I wasn't going to write about the white women wearing their white T-shirts to promote the white film about white feminism, but my black feminism wouldn't allow me to ignore it.
Meryl Streep stars as British suffragette leader Emmeline Pankhurst in the film Suffragette, which is set to premiere in the United States later this month. The film chronicles the lives of Pankhurst and her "foot soldiers" as they fight for the right to rock the vote in the late 19th and early 20th centuries.
To commemorate this magic moment in white feminism, Time Out London interviewed Streep and her co-stars, and they posed for the magazine's cover wearing T-shirts with the following quote from a 1913 Pankhurst speech:
"I'd rather be a rebel than a slave."
The backlash from some black feminists was immediate, and the expected pushback to that backlash from some white feminists soon followed. They claim that those of us who found the quote—and optics—racially charged needed to look at it in the context of Pankhurst's larger message, which speaks to the necessity of rebellion within a patriarchal system.
That could be viewed as a valid argument if the implication that black feminists had not grasped the quote's intentions, thus rendering our criticism flawed, wasn't the height of condescension.
Pankhurst's full quote may be important, but within it lies both the freedom of choice and the choice to be free. The message that Streep and company are co-signing with their grinning faces and suffragette tees is that one cannot be both enslaved and a rebel; and tucked between those lines lies the erasure of a dual existence that black women have been forced to navigate in one form or another throughout history.
Pankhurst's "Freedom or Death" speech, also given in 1913, proved that for her, all the women are white. Speaking before a crowd in Hartford, Conn., she implored the United States to view the plight of British suffragettes as urgent as that of black Americans:
You won the civil war by the sacrifice of human life when you decided to emancipate the Negro. You have left it to women in your land, the men of all civilized countries have left it to women, to work out their own salvation. …
Other people have said: "What right has Mrs. Pankhurst to come to America and ask for American dollars?" Well, I think I have the right that all oppressed people have to ask for practical sympathy of others freer than themselves.

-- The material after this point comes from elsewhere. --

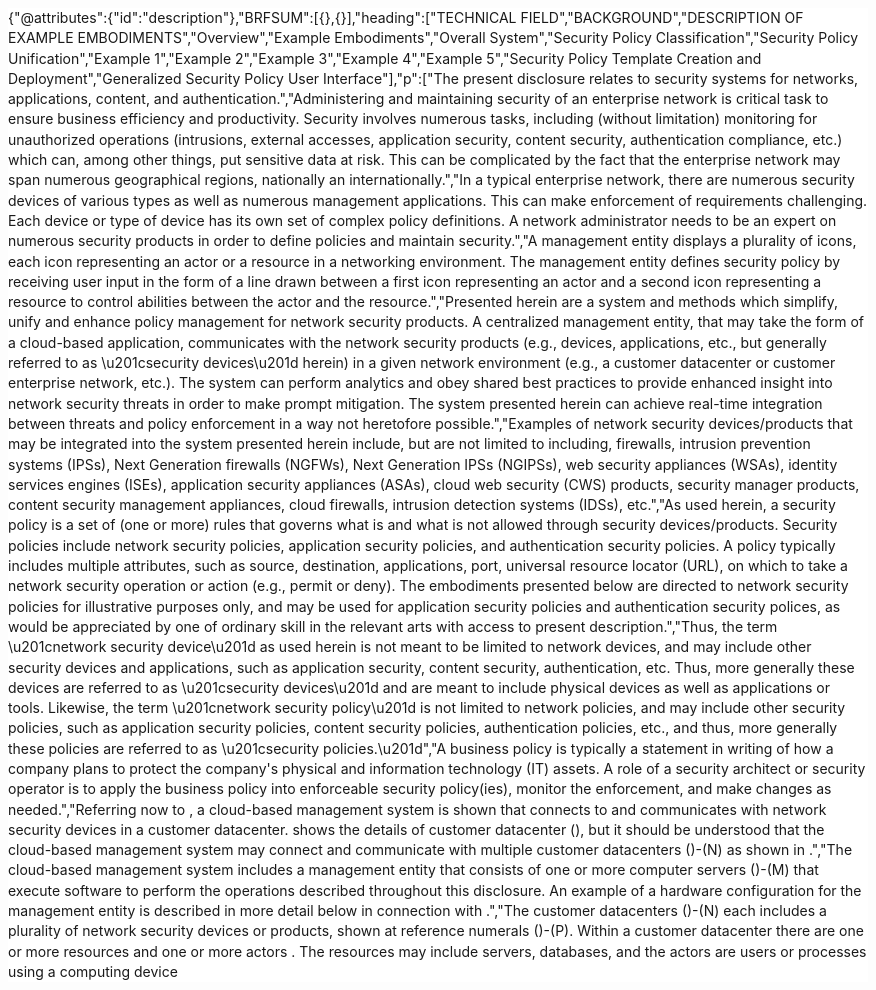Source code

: {"@attributes":{"id":"description"},"BRFSUM":[{},{}],"heading":["TECHNICAL FIELD","BACKGROUND","DESCRIPTION OF EXAMPLE EMBODIMENTS","Overview","Example Embodiments","Overall System","Security Policy Classification","Security Policy Unification","Example 1","Example 2","Example 3","Example 4","Example 5","Security Policy Template Creation and Deployment","Generalized Security Policy User Interface"],"p":["The present disclosure relates to security systems for networks, applications, content, and authentication.","Administering and maintaining security of an enterprise network is critical task to ensure business efficiency and productivity. Security involves numerous tasks, including (without limitation) monitoring for unauthorized operations (intrusions, external accesses, application security, content security, authentication compliance, etc.) which can, among other things, put sensitive data at risk. This can be complicated by the fact that the enterprise network may span numerous geographical regions, nationally an internationally.","In a typical enterprise network, there are numerous security devices of various types as well as numerous management applications. This can make enforcement of requirements challenging. Each device or type of device has its own set of complex policy definitions. A network administrator needs to be an expert on numerous security products in order to define policies and maintain security.","A management entity displays a plurality of icons, each icon representing an actor or a resource in a networking environment. The management entity defines security policy by receiving user input in the form of a line drawn between a first icon representing an actor and a second icon representing a resource to control abilities between the actor and the resource.","Presented herein are a system and methods which simplify, unify and enhance policy management for network security products. A centralized management entity, that may take the form of a cloud-based application, communicates with the network security products (e.g., devices, applications, etc., but generally referred to as \u201csecurity devices\u201d herein) in a given network environment (e.g., a customer datacenter or customer enterprise network, etc.). The system can perform analytics and obey shared best practices to provide enhanced insight into network security threats in order to make prompt mitigation. The system presented herein can achieve real-time integration between threats and policy enforcement in a way not heretofore possible.","Examples of network security devices\/products that may be integrated into the system presented herein include, but are not limited to including, firewalls, intrusion prevention systems (IPSs), Next Generation firewalls (NGFWs), Next Generation IPSs (NGIPSs), web security appliances (WSAs), identity services engines (ISEs), application security appliances (ASAs), cloud web security (CWS) products, security manager products, content security management appliances, cloud firewalls, intrusion detection systems (IDSs), etc.","As used herein, a security policy is a set of (one or more) rules that governs what is and what is not allowed through security devices\/products. Security policies include network security policies, application security policies, and authentication security policies. A policy typically includes multiple attributes, such as source, destination, applications, port, universal resource locator (URL), on which to take a network security operation or action (e.g., permit or deny). The embodiments presented below are directed to network security policies for illustrative purposes only, and may be used for application security policies and authentication security polices, as would be appreciated by one of ordinary skill in the relevant arts with access to present description.","Thus, the term \u201cnetwork security device\u201d as used herein is not meant to be limited to network devices, and may include other security devices and applications, such as application security, content security, authentication, etc. Thus, more generally these devices are referred to as \u201csecurity devices\u201d and are meant to include physical devices as well as applications or tools. Likewise, the term \u201cnetwork security policy\u201d is not limited to network policies, and may include other security policies, such as application security policies, content security policies, authentication policies, etc., and thus, more generally these policies are referred to as \u201csecurity policies.\u201d","A business policy is typically a statement in writing of how a company plans to protect the company's physical and information technology (IT) assets. A role of a security architect or security operator is to apply the business policy into enforceable security policy(ies), monitor the enforcement, and make changes as needed.","Referring now to , a cloud-based management system  is shown that connects to and communicates with network security devices in a customer datacenter.  shows the details of customer datacenter (), but it should be understood that the cloud-based management system  may connect and communicate with multiple customer datacenters ()-(N) as shown in .","The cloud-based management system  includes a management entity  that consists of one or more computer servers ()-(M) that execute software to perform the operations described throughout this disclosure. An example of a hardware configuration for the management entity  is described in more detail below in connection with .","The customer datacenters ()-(N) each includes a plurality of network security devices or products, shown at reference numerals ()-(P). Within a customer datacenter there are one or more resources  and one or more actors . The resources  may include servers, databases, and the actors  are users or processes using a computing device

Apparently, black Americans were "free" in 1913.
Pankhurst had the audacity to say this during a time when Jim Crow laws ruled the Deep South with an iron, white fist. She name-checked white feminists while ignoring the critical work of Sojourner Truth and Mary Ann Shadd Cary, among others. She failed to mention the tireless efforts of her black American contemporary Ida B. Wells-Barnett, who, while fighting against the legal lynching of black men and women, also founded the Alpha Suffrage Club of Chicago—the first black women's suffrage organization in the country. Ironically, it was founded the very same year that Pankhurst gave her speech in Hartford.
During a time when black women in the United States were being trampled over by racist, white feminists to curry political favor with their white, male counterparts, Pankhurst traveled to Connecticut to ask not what she could do for black women in this country but what this country could (financially) do for white women in England.
Basically, she was the Patricia Arquette of the women's suffrage movement in the United Kingdom, positioning white women as "the n—gers of the world" long before John Lennon and Yoko Ono penned the lyrics.
It's difficult not to view this through an Americanized lens when Pankhurst is being presented to potential U.S. audiences as a white, feminist hero just as Democratic presidential hopeful Hillary Clinton—another white, feminist hero who builds her political agenda on the backs of people of color—becomes firmly centered in the nation's political debate.
What better way to shift the narrative from police brutality, blatant disenfranchisement in the Deep South and racial disparities across the board than to allow white feminism to go on a victory lap around Hollywood?
We're neither their audience nor their concern.
When I see smiling white women effortlessly reject the label "slave," as if it solidifies their feminist credentials, I think about the daughter descendants of slaves who are called ugly monkeys even when they're the first lady of the United States or reigning tennis champion of the world. I think about how breeding was forced upon black women during slavery, and sterilization was too often forced upon them after; and that today, for the daughter descendants of slaves, choosing if and when to give birth to and raise our children is a revolutionary act.
I think about three of the black Mississippi women on whose shoulders I stand—my great-grandmother Susie Boyd West, who fought tirelessly for women's suffrage; my great-grandmother Gustina Williams, who was born on Frogmore Plantation; and my grandmother Artimese Tarlton West, who became the first black alderwoman in Natchez, Miss., in 1981—and my legacy of both rebel and slave, knowing that they are not mutually exclusive.
Streep and her co-stars were more than willing to minimize the complex and brutal history of black women in order to celebrate themselves and their heroes, heroes who themselves did the same.
This is not a new tradition; it is time-honored and tested—as, too, is the fact that we continue to thrive in spite of it all.